Use a method of contradiction to show that $\sqrt 3$ is an irrational number.

Answer 1

To prove by method contradiction, we first assume that the statement is false. Then apply the definition of rational numbers. Then make necessary operations to arrive at a contradiction. A rational number can be written in the form $\dfrac{p}{q}$ where $p$ and $q$ are co-primes (integers with no common factor other than one) and $q \ne 0$.

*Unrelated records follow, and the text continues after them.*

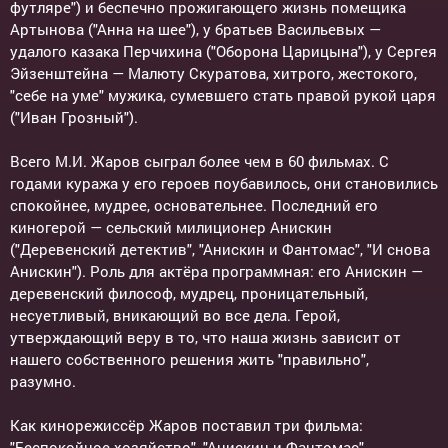
футляре") и беспечно прожигающего жизнь помещика
Артынова ("Анна на шее"), у братьев Васильевых —
удалого казака Перчихина ("Оборона Царицына"), у Сергея
Эйзенштейна — Малюту Скуратова, хитрого, жестокого,
"себе на уме" мужика, сумевшего стать правой рукой царя
("Иван Грозный").
Всего М.И. Жаров сыграл более чем в 60 фильмах. С
годами куража у его героев поубавилось, они становились
спокойнее, мудрее, основательнее. Последний его
киногерой — сельский милиционер Анискин
("Деревенский детектив", "Анискин и Фантомас", "И снова
Анискин"). Роль для актёра программная: его Анискин —
деревенский философ, мудрец, проницательный,
несуетливый, вникающий во все дела. Герой,
утверждающий веру в то, что наша жизнь зависит от
нашего собственного решения жить "правильно",
разумно.
Как кинорежиссёр Жаров поставил три фильма:
"Беспокойное хозяйство", "Анискин и Фантомас"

Complete step-by-step answer:
To prove $\sqrt 3$ is irrational, suppose not.
That is, assume that $\sqrt 3$ is rational.
A rational number can be written in the form $\dfrac{p}{q}$ where $p$ and $q$ are co-primes (integers with no common factor other than one) and $q \ne 0$.
So we can write $\sqrt 3 = \dfrac{p}{q}$, with $p$ and $q$ are co-primes and $q \ne 0$.
Consider $\sqrt 3 = \dfrac{p}{q}$
Squaring both sides we get,
${\sqrt 3 ^2} = {(\dfrac{p}{q})^2}$
$\Rightarrow 3 = \dfrac{{{p^2}}}{{{q^2}}}$
Cross multiplying we get,
$\Rightarrow {p^2} = 3{q^2} - - - (i)$
This gives ${p^2}$ is a multiple of $3$.
Therefore $p$ is a multiple of $3$.
So we can write $p = 3r$, for some integer $r$.
Squaring both sides we get,
${p^2} = {(3r)^2}$
$\Rightarrow {p^2} = 9{r^2} - - - (ii)$
From equations $(i)$ and $(ii)$ we can write,
$3{q^2} = 9{r^2}$
Dividing both sides by $3$ we get,
${q^2} = 3{r^2}$
This gives ${q^2}$ is a multiple of $3$.
Therefore $q$ is a multiple of $3$.
Before we have seen that $p$ is a multiple of $3$.
But by our assumption, $p$ and $q$ are co-primes.
So we arrive at a contradiction.
Therefore our assumption is wrong.
That is $\sqrt 3$ is not rational.
$\therefore$ $\sqrt 3$ is irrational.
Hence we had proved the statement.

Note: A statement can be proved in different ways. Method of contradiction is one method. We are mainly using direct implication. But here we are asked to use the method of contradiction. Here the key point is for a number to be rational, when written in fraction form, the numerator and denominator cannot contain common factors.